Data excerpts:
*** Begin section ***

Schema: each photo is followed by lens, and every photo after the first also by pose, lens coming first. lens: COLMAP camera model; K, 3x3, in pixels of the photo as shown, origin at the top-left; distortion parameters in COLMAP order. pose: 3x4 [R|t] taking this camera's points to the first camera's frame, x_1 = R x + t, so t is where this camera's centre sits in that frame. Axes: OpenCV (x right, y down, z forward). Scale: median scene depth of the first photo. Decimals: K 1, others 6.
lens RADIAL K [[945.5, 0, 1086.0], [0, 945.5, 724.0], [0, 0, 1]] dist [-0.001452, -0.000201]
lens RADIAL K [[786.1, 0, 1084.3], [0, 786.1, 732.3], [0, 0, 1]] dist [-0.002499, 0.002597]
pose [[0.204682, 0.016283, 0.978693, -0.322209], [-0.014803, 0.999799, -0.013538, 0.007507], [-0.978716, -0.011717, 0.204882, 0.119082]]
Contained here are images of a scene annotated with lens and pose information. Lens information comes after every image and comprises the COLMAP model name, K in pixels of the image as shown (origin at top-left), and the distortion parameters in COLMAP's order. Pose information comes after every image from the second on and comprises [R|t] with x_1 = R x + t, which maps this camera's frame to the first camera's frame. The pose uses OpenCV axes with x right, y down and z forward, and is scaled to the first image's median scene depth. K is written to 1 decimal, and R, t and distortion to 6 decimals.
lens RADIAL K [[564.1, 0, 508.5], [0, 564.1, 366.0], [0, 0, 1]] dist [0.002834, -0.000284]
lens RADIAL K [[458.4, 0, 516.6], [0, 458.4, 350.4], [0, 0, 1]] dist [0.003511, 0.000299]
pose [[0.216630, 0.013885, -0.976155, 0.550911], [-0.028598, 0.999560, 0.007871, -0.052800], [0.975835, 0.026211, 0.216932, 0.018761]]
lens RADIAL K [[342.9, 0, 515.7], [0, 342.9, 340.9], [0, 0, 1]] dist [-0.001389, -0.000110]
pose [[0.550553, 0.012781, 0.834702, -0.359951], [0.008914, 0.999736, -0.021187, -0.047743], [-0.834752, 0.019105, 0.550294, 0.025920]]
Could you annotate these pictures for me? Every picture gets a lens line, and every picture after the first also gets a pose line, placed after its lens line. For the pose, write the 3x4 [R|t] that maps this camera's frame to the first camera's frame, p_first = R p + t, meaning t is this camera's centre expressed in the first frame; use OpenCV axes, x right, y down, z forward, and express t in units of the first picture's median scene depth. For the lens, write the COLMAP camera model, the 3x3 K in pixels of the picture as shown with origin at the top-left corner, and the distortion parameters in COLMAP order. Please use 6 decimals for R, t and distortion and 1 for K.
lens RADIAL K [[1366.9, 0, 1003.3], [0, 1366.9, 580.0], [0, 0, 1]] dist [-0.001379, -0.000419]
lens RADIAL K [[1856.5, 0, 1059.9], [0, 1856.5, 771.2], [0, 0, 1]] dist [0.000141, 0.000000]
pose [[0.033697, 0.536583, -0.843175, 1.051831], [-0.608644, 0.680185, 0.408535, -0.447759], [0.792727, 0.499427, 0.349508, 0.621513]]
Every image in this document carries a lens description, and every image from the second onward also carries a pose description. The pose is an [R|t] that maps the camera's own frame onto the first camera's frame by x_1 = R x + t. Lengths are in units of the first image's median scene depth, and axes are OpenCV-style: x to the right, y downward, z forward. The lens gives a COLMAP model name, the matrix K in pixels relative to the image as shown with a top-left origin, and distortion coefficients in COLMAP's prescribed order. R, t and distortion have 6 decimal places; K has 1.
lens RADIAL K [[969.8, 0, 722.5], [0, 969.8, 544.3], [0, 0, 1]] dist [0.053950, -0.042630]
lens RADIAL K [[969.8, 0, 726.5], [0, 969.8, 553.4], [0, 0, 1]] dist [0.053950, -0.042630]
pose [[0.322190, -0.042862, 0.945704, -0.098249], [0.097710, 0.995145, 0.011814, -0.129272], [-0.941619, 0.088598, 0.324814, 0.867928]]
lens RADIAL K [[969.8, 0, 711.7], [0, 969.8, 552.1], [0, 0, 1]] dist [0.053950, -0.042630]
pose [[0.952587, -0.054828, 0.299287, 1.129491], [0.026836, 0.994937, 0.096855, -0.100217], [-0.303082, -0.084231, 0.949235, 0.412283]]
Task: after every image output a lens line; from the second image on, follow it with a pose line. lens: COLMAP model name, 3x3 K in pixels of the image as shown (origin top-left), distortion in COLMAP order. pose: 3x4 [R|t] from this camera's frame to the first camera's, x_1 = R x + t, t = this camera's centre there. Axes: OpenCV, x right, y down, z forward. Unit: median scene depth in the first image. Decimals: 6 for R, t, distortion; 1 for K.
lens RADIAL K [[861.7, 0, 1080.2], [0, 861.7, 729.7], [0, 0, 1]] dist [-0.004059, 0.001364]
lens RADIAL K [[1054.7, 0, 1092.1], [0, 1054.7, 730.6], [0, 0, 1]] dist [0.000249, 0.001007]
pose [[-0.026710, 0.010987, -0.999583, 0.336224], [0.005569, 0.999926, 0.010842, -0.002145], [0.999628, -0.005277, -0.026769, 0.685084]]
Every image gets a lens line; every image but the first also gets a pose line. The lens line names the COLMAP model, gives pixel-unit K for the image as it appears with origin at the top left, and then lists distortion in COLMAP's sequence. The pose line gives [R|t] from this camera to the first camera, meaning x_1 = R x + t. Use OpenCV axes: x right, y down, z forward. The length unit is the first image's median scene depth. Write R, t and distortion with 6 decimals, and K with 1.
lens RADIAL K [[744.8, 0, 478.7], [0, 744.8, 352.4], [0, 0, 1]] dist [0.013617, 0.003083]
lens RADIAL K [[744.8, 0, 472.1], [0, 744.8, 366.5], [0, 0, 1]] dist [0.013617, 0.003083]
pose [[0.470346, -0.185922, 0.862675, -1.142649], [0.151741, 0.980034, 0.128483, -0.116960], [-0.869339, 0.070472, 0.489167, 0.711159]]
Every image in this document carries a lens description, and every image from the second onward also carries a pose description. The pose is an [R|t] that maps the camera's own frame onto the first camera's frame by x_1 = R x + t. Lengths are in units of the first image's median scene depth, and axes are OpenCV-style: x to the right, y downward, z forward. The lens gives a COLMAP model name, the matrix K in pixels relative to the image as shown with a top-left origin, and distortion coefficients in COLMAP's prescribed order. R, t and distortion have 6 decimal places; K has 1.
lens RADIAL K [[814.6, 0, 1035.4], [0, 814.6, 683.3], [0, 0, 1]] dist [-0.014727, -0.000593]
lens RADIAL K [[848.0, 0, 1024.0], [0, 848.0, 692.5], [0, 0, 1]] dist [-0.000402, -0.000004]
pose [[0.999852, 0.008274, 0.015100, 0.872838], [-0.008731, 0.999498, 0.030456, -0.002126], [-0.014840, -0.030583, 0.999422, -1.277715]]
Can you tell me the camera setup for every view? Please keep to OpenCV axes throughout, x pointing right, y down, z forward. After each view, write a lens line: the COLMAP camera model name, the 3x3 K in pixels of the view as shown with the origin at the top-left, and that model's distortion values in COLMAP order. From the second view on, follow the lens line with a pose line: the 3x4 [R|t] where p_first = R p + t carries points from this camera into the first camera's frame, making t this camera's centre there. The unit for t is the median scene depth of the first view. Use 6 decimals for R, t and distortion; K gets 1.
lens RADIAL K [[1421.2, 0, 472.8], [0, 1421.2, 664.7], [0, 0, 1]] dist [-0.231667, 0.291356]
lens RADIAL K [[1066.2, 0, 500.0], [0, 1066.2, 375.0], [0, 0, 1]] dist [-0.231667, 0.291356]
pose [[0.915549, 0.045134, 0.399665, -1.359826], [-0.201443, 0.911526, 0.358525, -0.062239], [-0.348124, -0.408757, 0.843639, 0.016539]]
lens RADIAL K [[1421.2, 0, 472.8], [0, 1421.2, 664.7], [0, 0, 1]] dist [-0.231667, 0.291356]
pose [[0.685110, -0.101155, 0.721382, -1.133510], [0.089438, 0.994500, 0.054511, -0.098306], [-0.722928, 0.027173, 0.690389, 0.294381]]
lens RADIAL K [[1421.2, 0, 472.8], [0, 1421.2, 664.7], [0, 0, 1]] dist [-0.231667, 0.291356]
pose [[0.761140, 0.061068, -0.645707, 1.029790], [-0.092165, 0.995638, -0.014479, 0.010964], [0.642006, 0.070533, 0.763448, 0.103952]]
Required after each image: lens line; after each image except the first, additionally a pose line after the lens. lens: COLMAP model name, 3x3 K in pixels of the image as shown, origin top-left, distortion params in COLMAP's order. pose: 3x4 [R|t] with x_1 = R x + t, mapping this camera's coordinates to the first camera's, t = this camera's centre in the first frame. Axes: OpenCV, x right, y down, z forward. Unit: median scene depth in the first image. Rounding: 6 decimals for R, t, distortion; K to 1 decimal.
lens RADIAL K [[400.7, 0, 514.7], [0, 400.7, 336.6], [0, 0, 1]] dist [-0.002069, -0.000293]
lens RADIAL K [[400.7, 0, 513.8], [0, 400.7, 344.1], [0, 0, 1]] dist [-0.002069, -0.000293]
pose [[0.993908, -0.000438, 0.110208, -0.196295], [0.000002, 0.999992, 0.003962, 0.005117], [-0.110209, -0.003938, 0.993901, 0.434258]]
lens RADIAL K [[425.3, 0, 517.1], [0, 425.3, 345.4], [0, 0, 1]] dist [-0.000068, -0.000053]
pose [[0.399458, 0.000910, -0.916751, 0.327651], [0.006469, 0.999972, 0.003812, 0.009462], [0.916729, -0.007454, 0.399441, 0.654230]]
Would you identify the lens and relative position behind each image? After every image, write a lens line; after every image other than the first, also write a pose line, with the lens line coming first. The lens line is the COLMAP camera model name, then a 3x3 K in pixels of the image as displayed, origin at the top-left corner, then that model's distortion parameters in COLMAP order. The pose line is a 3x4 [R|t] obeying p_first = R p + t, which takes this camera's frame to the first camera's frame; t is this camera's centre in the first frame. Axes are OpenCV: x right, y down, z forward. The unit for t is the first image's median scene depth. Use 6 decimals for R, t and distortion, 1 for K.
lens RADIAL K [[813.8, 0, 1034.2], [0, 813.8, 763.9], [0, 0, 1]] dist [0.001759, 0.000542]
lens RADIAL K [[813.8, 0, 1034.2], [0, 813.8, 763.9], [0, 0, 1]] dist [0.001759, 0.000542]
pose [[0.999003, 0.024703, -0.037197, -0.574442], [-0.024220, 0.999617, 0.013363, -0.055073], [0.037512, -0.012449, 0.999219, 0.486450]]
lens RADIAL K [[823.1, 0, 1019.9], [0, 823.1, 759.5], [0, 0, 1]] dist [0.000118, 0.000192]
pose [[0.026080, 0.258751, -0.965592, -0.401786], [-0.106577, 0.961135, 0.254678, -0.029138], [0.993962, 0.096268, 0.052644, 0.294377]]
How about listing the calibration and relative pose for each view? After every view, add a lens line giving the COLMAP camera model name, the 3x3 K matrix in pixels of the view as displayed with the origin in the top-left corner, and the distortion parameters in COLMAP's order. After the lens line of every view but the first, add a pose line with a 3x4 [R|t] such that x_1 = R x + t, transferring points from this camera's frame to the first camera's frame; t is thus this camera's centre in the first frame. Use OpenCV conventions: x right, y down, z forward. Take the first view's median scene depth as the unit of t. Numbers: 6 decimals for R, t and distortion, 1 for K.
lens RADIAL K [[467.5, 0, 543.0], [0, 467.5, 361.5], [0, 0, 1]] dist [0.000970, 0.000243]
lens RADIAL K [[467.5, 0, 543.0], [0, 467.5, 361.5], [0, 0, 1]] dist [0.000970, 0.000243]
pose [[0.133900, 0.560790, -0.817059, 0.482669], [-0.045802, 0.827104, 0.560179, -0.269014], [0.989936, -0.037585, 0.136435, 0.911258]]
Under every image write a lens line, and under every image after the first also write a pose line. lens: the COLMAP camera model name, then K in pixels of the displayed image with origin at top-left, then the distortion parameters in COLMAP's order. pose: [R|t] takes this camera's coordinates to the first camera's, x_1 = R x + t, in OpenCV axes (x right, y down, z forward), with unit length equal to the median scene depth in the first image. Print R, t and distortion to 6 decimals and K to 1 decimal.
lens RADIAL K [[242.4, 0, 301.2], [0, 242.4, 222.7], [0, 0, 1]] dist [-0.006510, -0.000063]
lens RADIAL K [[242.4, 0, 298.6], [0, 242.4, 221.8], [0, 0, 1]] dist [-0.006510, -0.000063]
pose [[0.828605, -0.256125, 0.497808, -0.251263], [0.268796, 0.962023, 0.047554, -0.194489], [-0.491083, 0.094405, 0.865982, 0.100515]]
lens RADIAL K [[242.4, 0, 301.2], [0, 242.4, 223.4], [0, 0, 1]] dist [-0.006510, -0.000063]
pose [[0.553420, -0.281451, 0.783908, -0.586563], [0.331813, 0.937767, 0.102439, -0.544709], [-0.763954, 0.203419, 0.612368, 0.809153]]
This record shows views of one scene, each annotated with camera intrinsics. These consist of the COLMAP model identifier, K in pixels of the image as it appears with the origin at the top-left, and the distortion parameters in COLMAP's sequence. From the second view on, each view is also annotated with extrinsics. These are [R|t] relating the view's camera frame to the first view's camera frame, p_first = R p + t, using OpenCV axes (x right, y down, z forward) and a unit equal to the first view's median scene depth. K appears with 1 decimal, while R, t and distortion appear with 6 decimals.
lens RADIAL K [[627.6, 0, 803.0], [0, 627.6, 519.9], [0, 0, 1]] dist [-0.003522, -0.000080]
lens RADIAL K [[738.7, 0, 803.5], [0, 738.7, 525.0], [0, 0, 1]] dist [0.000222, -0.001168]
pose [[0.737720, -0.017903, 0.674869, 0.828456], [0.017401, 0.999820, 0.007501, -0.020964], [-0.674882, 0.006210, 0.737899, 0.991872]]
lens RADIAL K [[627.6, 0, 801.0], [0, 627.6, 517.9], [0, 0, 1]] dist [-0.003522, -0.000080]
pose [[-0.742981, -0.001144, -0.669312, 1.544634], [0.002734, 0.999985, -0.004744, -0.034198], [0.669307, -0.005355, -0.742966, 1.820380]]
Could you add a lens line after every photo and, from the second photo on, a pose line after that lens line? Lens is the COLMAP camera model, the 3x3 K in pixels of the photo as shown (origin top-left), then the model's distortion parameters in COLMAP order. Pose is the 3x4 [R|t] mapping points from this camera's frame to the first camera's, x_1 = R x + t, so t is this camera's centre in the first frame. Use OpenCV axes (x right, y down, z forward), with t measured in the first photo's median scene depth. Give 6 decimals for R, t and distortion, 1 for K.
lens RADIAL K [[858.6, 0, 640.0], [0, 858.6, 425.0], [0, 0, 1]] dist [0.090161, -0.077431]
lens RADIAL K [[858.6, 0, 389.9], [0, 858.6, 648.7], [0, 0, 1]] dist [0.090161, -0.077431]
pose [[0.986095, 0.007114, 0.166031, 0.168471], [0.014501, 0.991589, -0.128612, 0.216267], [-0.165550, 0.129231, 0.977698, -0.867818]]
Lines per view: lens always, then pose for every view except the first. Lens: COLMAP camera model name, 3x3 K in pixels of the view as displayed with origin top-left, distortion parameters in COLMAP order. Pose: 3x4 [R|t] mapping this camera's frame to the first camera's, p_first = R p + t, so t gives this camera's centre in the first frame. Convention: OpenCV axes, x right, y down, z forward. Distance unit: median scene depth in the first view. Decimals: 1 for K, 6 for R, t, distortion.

*** End section ***

Quote the rows from the start up to and including the line containing "-0.011717, 0.204882, 0.119082]]".

§ **Final answer**
Schema: each photo is followed by lens, and every photo after the first also by pose, lens coming first. lens: COLMAP camera model; K, 3x3, in pixels of the photo as shown, origin at the top-left; distortion parameters in COLMAP order. pose: 3x4 [R|t] taking this camera's points to the first camera's frame, x_1 = R x + t, so t is where this camera's centre sits in that frame. Axes: OpenCV (x right, y down, z forward). Scale: median scene depth of the first photo. Decimals: K 1, others 6.
lens RADIAL K [[945.5, 0, 1086.0], [0, 945.5, 724.0], [0, 0, 1]] dist [-0.001452, -0.000201]
lens RADIAL K [[786.1, 0, 1084.3], [0, 786.1, 732.3], [0, 0, 1]] dist [-0.002499, 0.002597]
pose [[0.204682, 0.016283, 0.978693, -0.322209], [-0.014803, 0.999799, -0.013538, 0.007507], [-0.978716, -0.011717, 0.204882, 0.119082]]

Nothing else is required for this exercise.